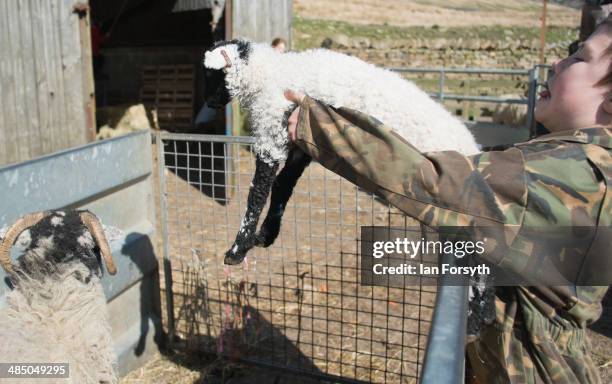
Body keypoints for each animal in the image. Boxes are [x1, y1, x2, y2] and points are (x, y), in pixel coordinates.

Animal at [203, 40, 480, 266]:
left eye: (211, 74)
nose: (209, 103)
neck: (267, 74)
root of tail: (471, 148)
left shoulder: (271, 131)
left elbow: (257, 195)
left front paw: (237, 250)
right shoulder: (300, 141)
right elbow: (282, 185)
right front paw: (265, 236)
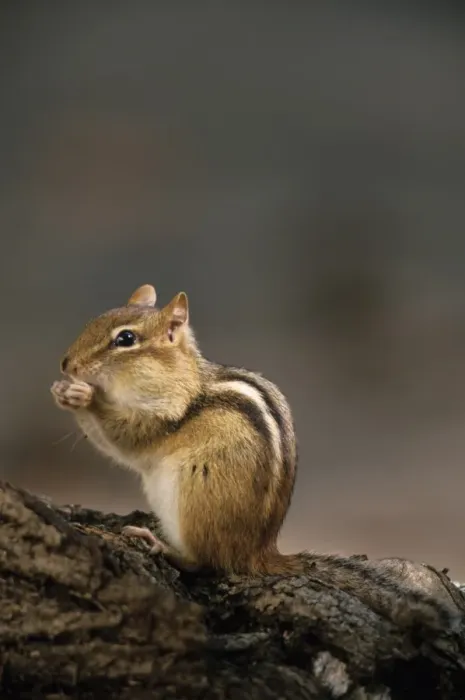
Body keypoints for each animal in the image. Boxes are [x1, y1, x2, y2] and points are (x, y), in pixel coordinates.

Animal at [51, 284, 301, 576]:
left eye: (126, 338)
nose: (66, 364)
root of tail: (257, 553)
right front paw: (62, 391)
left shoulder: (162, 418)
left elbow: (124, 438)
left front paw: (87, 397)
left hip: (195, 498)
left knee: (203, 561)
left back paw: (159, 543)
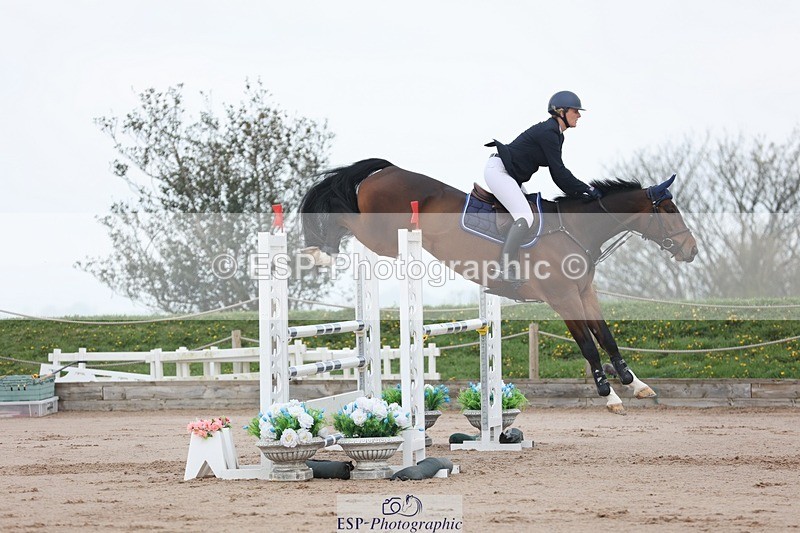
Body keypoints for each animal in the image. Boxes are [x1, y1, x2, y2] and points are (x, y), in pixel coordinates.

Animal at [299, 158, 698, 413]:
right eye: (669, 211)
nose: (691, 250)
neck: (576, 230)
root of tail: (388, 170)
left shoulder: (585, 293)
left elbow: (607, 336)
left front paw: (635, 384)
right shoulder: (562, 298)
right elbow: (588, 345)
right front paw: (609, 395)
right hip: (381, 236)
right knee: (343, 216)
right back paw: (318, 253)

========

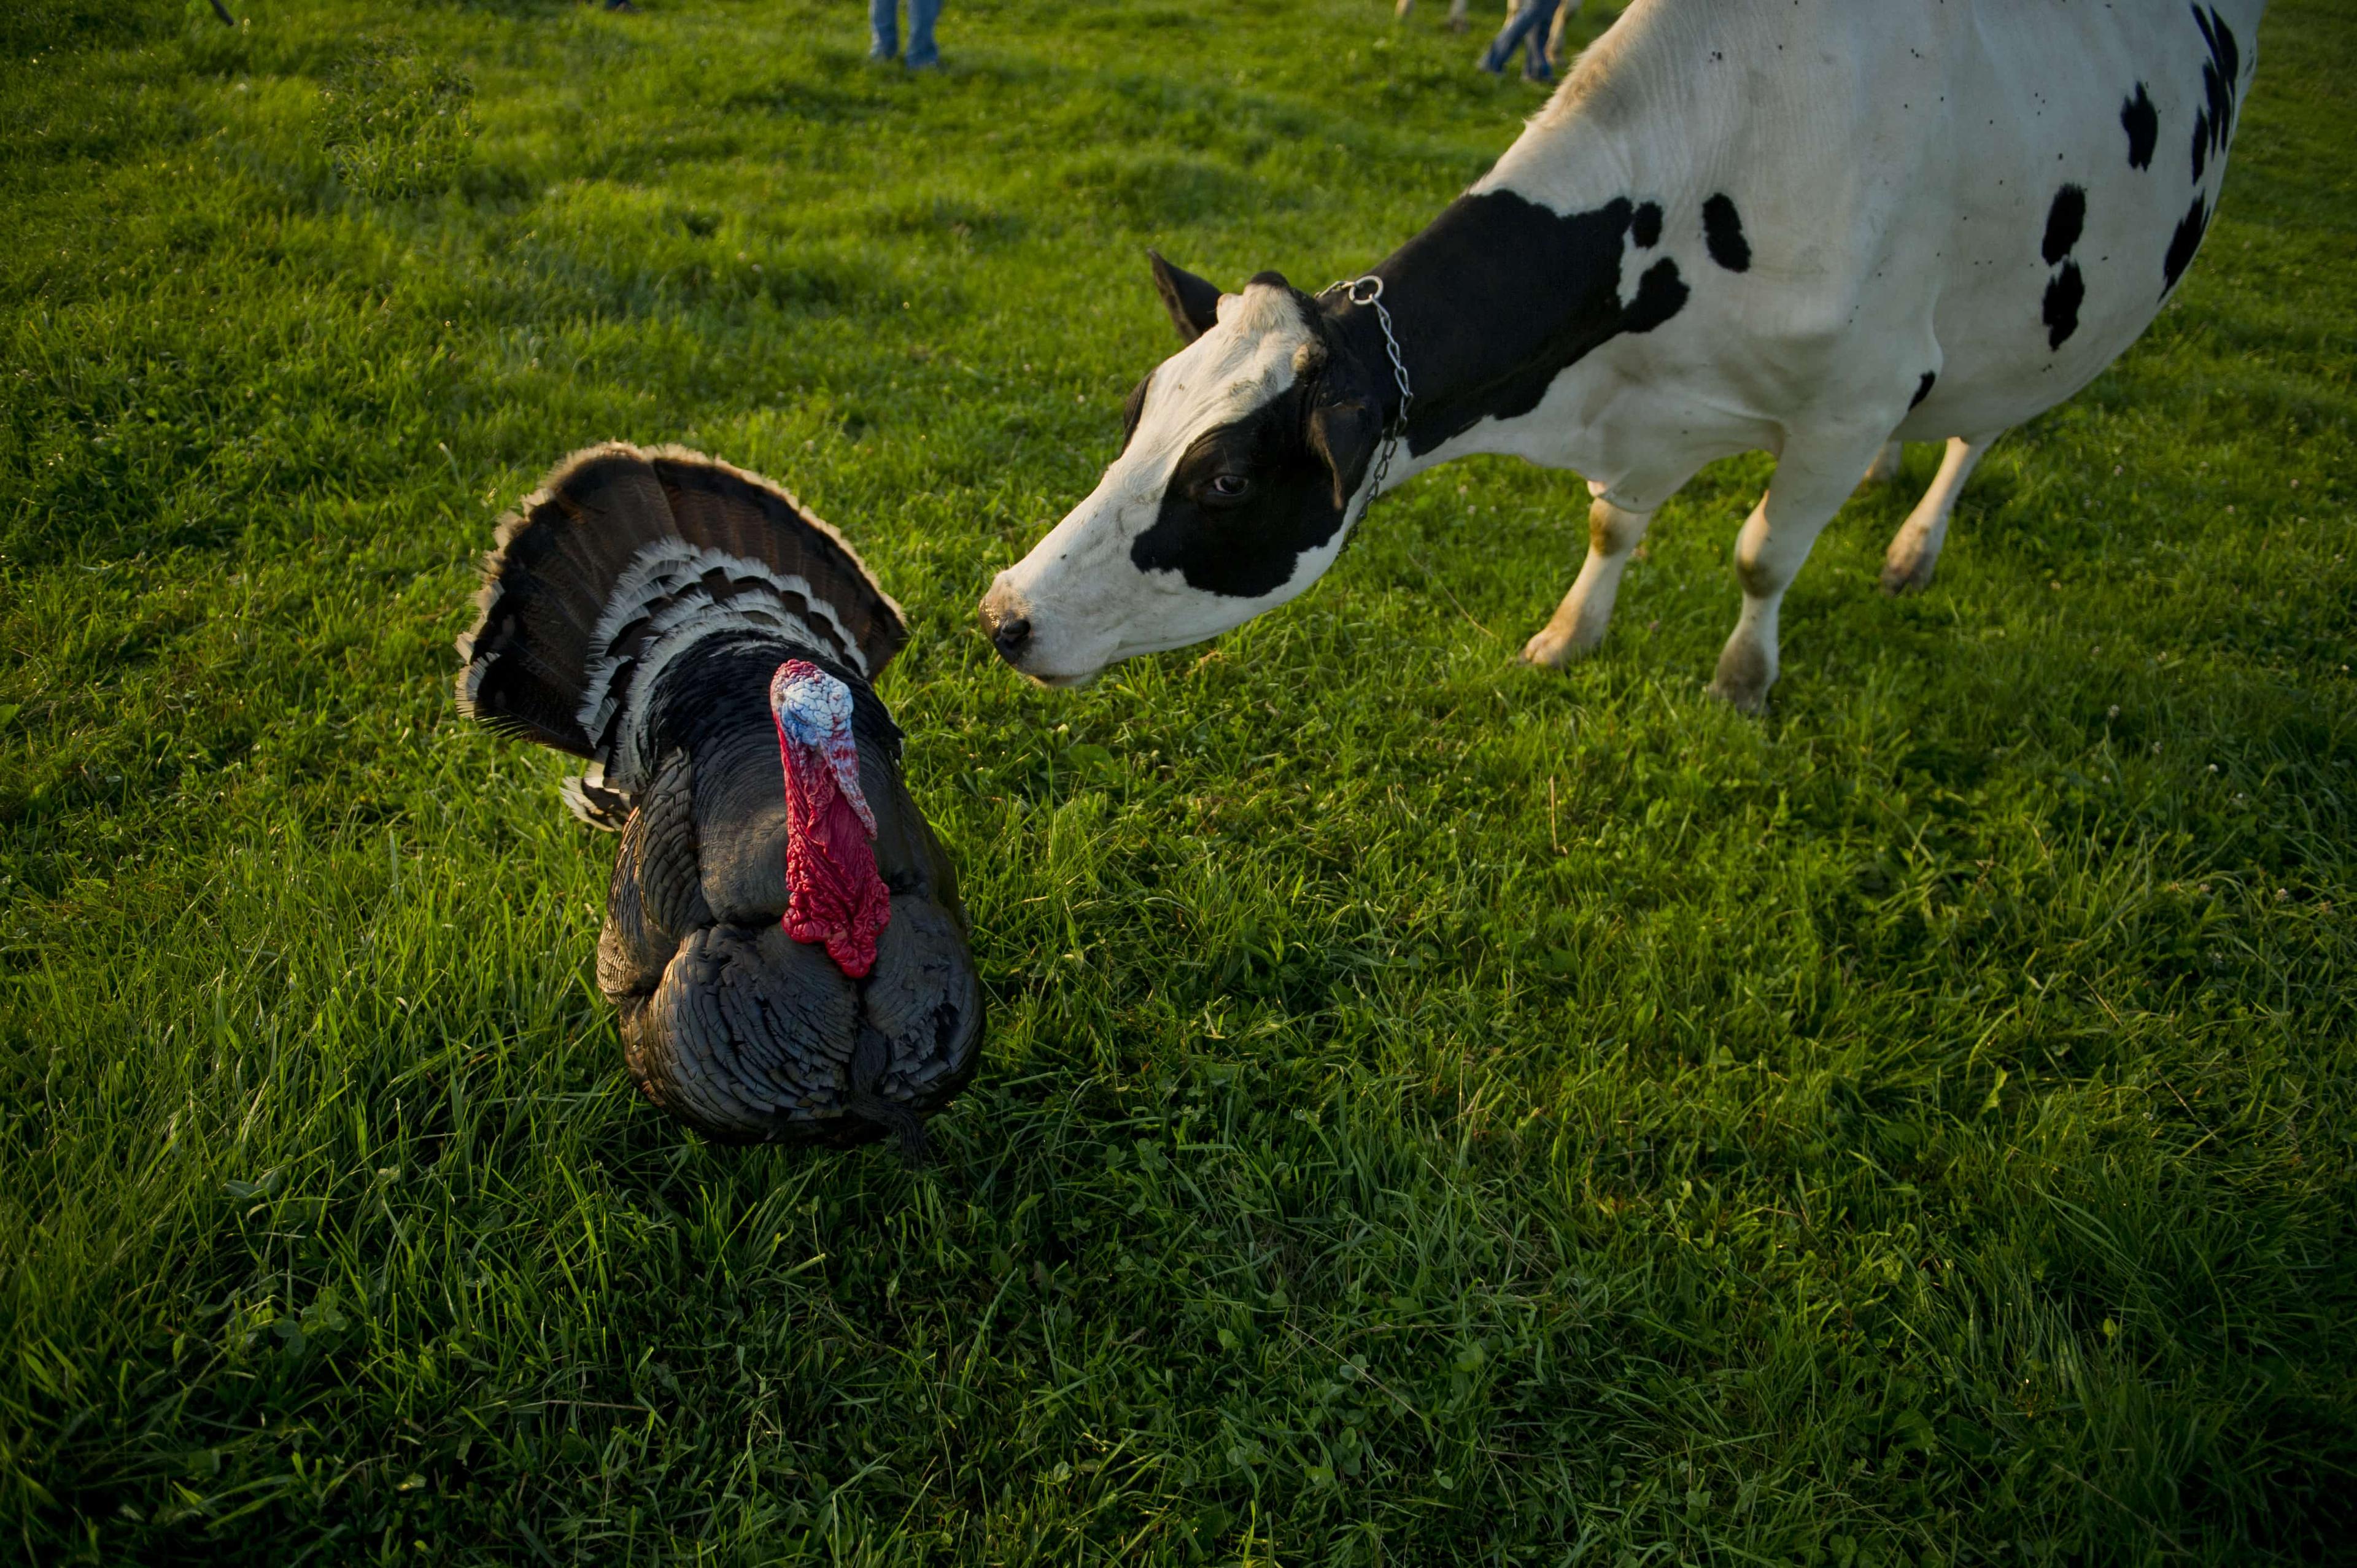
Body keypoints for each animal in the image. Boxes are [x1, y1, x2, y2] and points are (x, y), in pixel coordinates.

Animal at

========

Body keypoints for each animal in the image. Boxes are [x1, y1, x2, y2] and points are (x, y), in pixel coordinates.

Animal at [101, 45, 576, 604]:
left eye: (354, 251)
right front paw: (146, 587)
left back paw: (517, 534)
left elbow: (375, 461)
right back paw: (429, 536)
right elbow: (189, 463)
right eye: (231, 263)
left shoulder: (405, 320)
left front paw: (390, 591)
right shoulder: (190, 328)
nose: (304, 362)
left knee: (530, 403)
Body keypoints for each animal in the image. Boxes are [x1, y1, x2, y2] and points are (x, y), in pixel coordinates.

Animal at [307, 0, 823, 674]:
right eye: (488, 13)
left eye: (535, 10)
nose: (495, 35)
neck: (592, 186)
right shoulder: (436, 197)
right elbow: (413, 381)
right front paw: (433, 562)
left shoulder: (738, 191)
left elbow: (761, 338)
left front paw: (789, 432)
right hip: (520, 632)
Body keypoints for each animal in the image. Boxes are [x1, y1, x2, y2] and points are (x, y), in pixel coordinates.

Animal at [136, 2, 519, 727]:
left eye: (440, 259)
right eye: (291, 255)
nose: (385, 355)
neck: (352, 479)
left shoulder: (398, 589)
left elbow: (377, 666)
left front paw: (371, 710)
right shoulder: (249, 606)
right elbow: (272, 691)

========

What is required:
The lines to reproduce run from the one above containing "neck: (267, 74)" through the one containing "right back paw: (318, 253)". Copy them exactly and leave out all pictures.

Result for this task:
neck: (267, 74)
root of tail: (471, 148)
left shoulder: (271, 131)
left elbow: (257, 195)
left front paw: (237, 250)
right shoulder: (300, 141)
right elbow: (282, 185)
right front paw: (265, 236)
Body keypoints for each animal in the image. Boxes are [x1, y1, x2, y2] and points are (x, y), in pixel coordinates.

Animal at [51, 284, 301, 576]:
left eye: (126, 338)
nose: (66, 364)
root of tail: (257, 553)
right front paw: (62, 391)
left shoulder: (162, 418)
left elbow: (124, 438)
left front paw: (87, 397)
left hip: (195, 498)
left knee: (203, 561)
left back paw: (159, 543)
Body keypoints for each animal in the image. Boxes are [x1, y1, x2, y2] and points are (x, y), in pixel coordinates.

Animal at [299, 158, 698, 413]:
right eye: (669, 211)
nose: (691, 250)
neck: (576, 230)
root of tail: (388, 170)
left shoulder: (585, 293)
left elbow: (607, 336)
left front paw: (635, 384)
right shoulder: (562, 298)
right elbow: (588, 345)
right front paw: (609, 395)
right hip: (381, 236)
right knee: (343, 216)
right back paw: (318, 253)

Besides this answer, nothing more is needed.